CIFAKE: Image Classification and Explainable Identification of AI-Generated Synthetic Images

Recent technological advances in synthetic data have enabled the generation of images with such high quality that human beings cannot tell the difference between real-life photographs and Artificial Intelligence (AI) generated images. Given the critical necessity of data reliability and authentication, this article proposes to enhance our ability to recognise AI-generated images through computer vision. Initially, a synthetic dataset is generated that mirrors the ten classes of the already available CIFAR-10 dataset with latent diffusion which provides a contrasting set of images for comparison to real photographs. The model is capable of generating complex visual attributes, such as photorealistic reflections in water. The two sets of data present as a binary classification problem with regard to whether the photograph is real or generated by AI. This study then proposes the use of a Convolutional Neural Network (CNN) to classify the images into two categories; Real or Fake. Following hyperparameter tuning and the training of 36 individual network topologies, the optimal approach could correctly classify the images with 92.98% accuracy. Finally, this study implements explainable AI via Gradient Class Activation Mapping to explore which features within the images are useful for classification. Interpretation reveals interesting concepts within the image, in particular, noting that the actual entity itself does not hold useful information for classification; instead, the model focuses on small visual imperfections in the background of the images. The complete dataset engineered for this study, referred to as the CIFAKE dataset, is made publicly available to the research community for future work.
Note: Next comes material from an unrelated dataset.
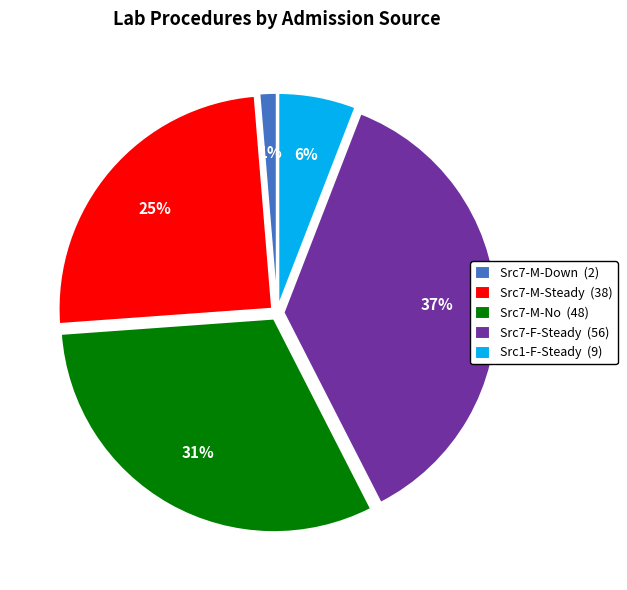

To the nearest percent, what percentage of the pie is Src7-M-Steady (38)?

25%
翻译：近期合成数据技术的进步使得生成的图像质量极高，人类已无法区分真实照片与人工智能（AI）生成图像之间的差异。鉴于数据可靠性与验证的迫切需求，本文提出通过计算机视觉增强识别AI生成图像的能力。首先，利用潜在扩散方法生成一个与现有CIFAR-10数据集十类标签相对应的合成数据集，提供一组用于与真实照片对比的图像。该模型能够生成复杂视觉特征，例如水面上的逼真反射。两组数据构成一个二元分类问题，即判断图像是真实拍摄还是由AI生成。本研究进而提出使用卷积神经网络（CNN）将图像分为两类：真实或伪造。经过超参数调优和36种不同网络拓扑结构的训练，最优方法实现了92.98%的分类准确率。最后，本研究通过梯度类激活映射实现可解释AI，以探索图像中对分类有用的特征。解释揭示了图像中的有趣概念，特别指出实际实体本身并不包含对分类有用的信息，模型关注的焦点反而是图像背景中的微小视觉瑕疵。本研究构建的完整数据集——称为CIFAKE数据集——已公开发布给研究社区，以供未来研究使用。